• Homework-resized
  • Homework-resized

Challenging homework is set as a way of consolidating learning and giving students more opportunity for reflection and independent learning. Homework is set at an appropriate level of challenge for each individual student and is relevant to their schemes of learning in each subject area.

Teachers will:

  • Set homework regularly in accordance to the amount of learning contact time (weekly or in the case of classes taught less frequently, once a fortnight/once every two lessons).
  • Ensure adequate time is given in lesson time for the explanation of and recording of homework in student planners.

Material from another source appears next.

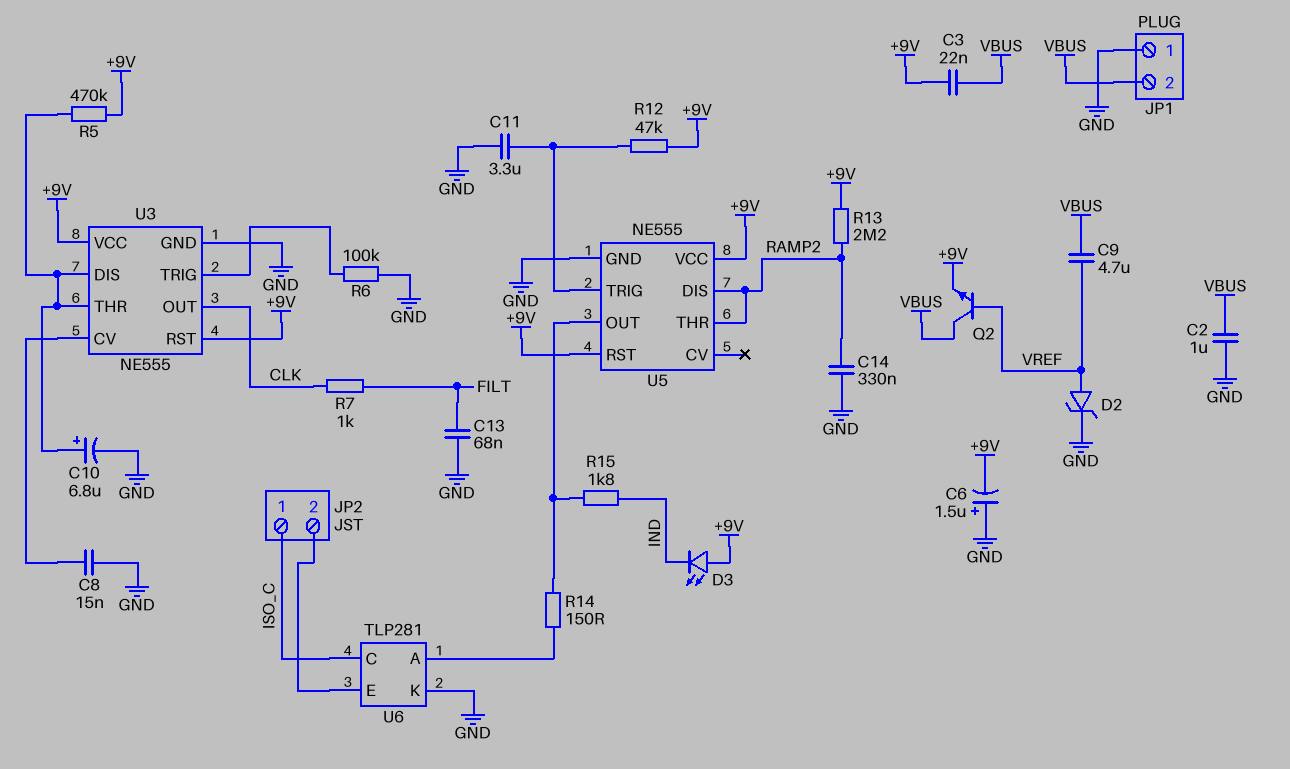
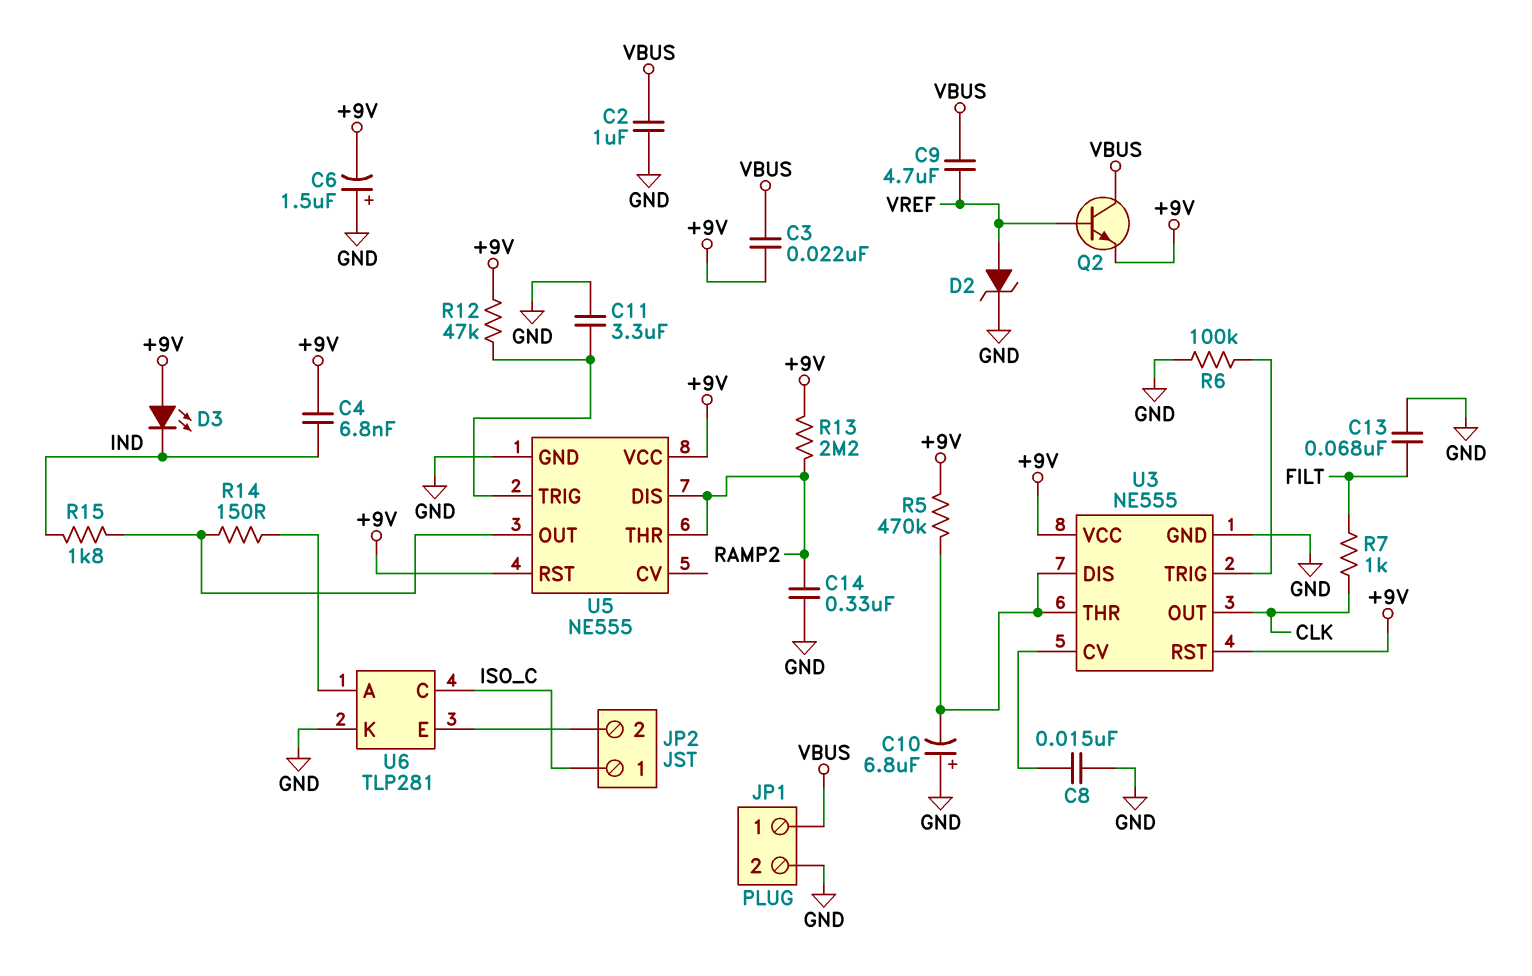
C4: none -> 6.8nF (+9V, IND)
C10: 6.8uF (plus U3/DIS, minus GND) -> 6.8uF (plus GND, minus U3/DIS)
JP1 pin 1: GND -> VBUS
JP1 pin 2: VBUS -> GND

How can you help your child?

  • Know the teachers — and what they're looking for. Attend school events, such as parents’ evenings at Acklam Grange to meet your child's teachers.
  • Set up a homework-friendly area. Make sure your child has a well-lit place to complete homework. Keep supplies — paper, pencils, glue, scissors — within reach.
  • Schedule a regular study time and help them make a plan. On heavy homework nights or when there's an especially hefty assignment to tackle, encourage your child break up the work into manageable chunks. Create a work schedule for the night if necessary — and take time for a 15-minute break every hour, if possible.
  • Keep distractions to a minimum. This means no TV, loud music, or phone calls. (Occasionally, though, a phone call to a classmate about an assignment can be helpful.)
  • Make sure your child does their own work. They won't learn if they don't think for themselves and make their own mistakes. Parents can make suggestions and help with directions, but it's your child’s job to do the learning.
  • Be a motivator and monitor. Ask about assignments, quizzes, and tests. Give encouragement, check completed homework, and make yourself available for questions and concerns.
  • Praise their work and efforts. Post a recent test score or piece of work they are proud of on the refrigerator. Mention academic achievements to relatives.